I ignore the sting at her words. “And I’m willing to give up the revenge if it means keeping you,” I finish.
“But you’re not willing to give up killing my father,” she observes, reading between the lines. “That’s still on the table. That’s still part of your plan.”
I won’t deny it. The silence between us is confirmation enough.
“Then you’ve already chosen,” she says quietly, and I watch something break in her expression.
Her face shutters and tears track down her cheeks.
Something that might never be repaired. “You’ve already decided that your need for revenge matters more than my need for my father to live.
You’ve already prioritized Marco’s memory over my happiness. ”

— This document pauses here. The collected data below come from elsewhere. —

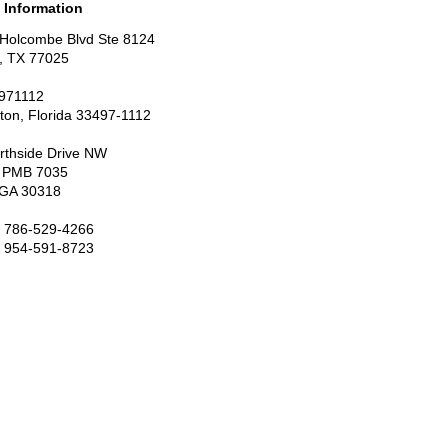
 Information
Holcombe Blvd Ste 8124
, TX 77025
971112
ton, Florida 33497-1112
rthside Drive NW
7 PMB 7035
, GA 30318
: 786-529-4266
: 954-591-8723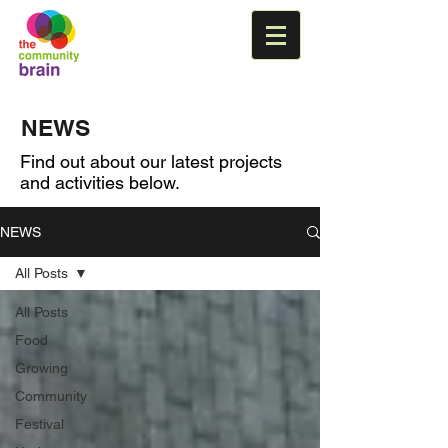
NEWS
Find out about our latest projects
and activities below.
NEWS
All Posts
All Posts
Food
Growing
Community
Festival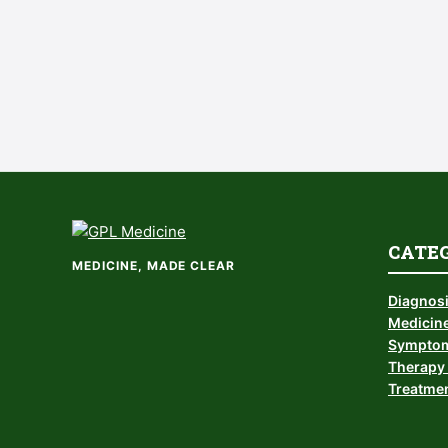
CATE
MEDICINE, MADE CLEAR
Diagnos
Medicine
Symptom
Therapy 
Treatmen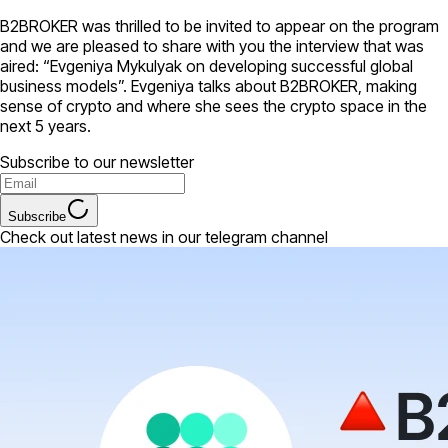
B2BROKER was thrilled to be invited to appear on the program
and we are pleased to share with you the interview that was
aired: “Evgeniya Mykulyak on developing successful global
business models”. Evgeniya talks about B2BROKER, making
sense of crypto and where she sees the crypto space in the
next 5 years.
Subscribe to our newsletter
Subscribe
Check out latest news in our telegram channel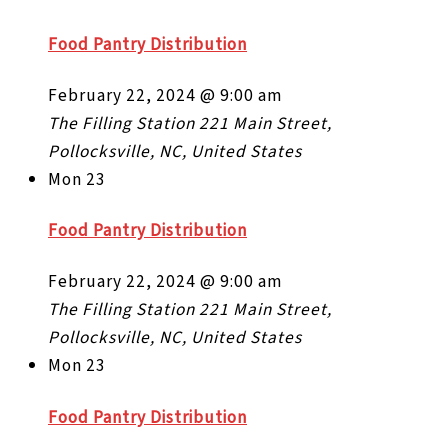
Food Pantry Distribution
February 22, 2024 @ 9:00 am
The Filling Station
221 Main Street,
Pollocksville, NC, United States
Mon
23
Food Pantry Distribution
February 22, 2024 @ 9:00 am
The Filling Station
221 Main Street,
Pollocksville, NC, United States
Mon
23
Food Pantry Distribution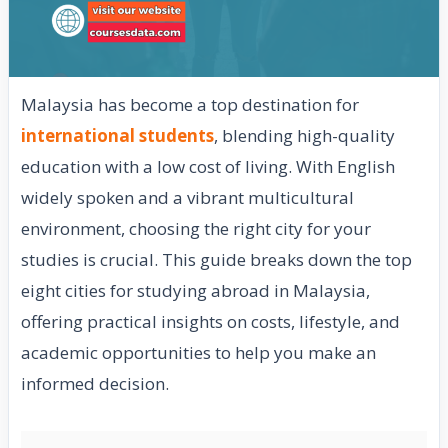
Malaysia has become a top destination for
international students
, blending high-quality
education with a low cost of living. With English
widely spoken and a vibrant multicultural
environment, choosing the right city for your
studies is crucial. This guide breaks down the top
eight cities for studying abroad in Malaysia,
offering practical insights on costs, lifestyle, and
academic opportunities to help you make an
informed decision.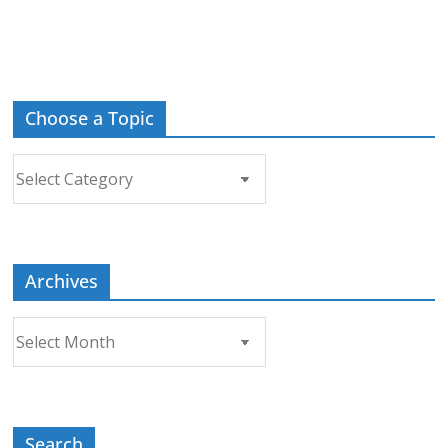
Choose a Topic
Choose
a
Topic
Archives
Archives
Search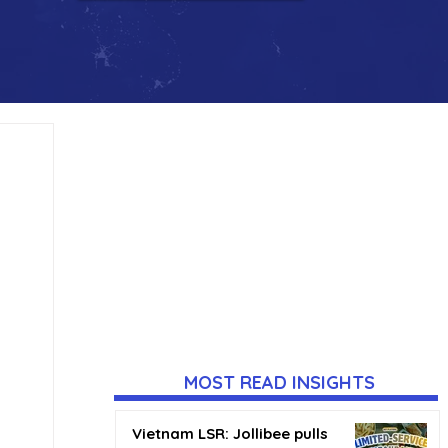
MOST READ INSIGHTS
Vietnam LSR: Jollibee pulls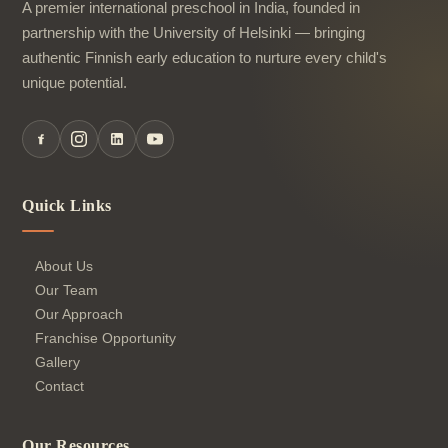
A premier international preschool in India, founded in
partnership with the University of Helsinki — bringing
authentic Finnish early education to nurture every child's
unique potential.
Quick Links
About Us
Our Team
Our Approach
Franchise Opportunity
Gallery
Contact
Our Resources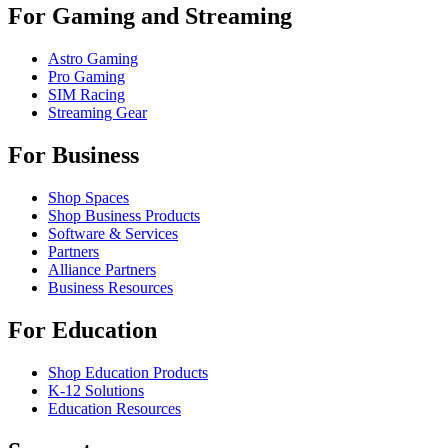
For Gaming and Streaming
Astro Gaming
Pro Gaming
SIM Racing
Streaming Gear
For Business
Shop Spaces
Shop Business Products
Software & Services
Partners
Alliance Partners
Business Resources
For Education
Shop Education Products
K-12 Solutions
Education Resources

I can’t say anything to that. Because then I would be lying.
“I need to go,” she says, her voice hollow. “I need to—I can’t be here right now. I can’t look at you and see the man I fell in love with when all I can think about is the monster who was planning my death.”
She turns and walks away, her footsteps echoing on the marble floor. I watch her go, frozen in place by the weight of what I’ve destroyed, unable to follow because what could I possibly say that would make any of this better?
When she’s gone, I sink against the doorframe and try to process what just happened.
She knows everything. Everything we’ve shared is gone in the space of one overheard conversation.
And the worst part is that I can’t even claim she’s wrong about me.
Every accusation she leveled was accurate. Every word of condemnation was deserved. I am a monster. I did plan her death. I have been lying to her about her father while secretly planning his execution.
The only thing she’s wrong about is my love for her.
But how do I prove that when all the evidence suggests otherwise? How do I convince her that my feelings are real when everything else has been a lie?
I don’t know. And standing here in the wreckage of the best thing that’s happened to me in years, I’m terrified I’ll never figure it out.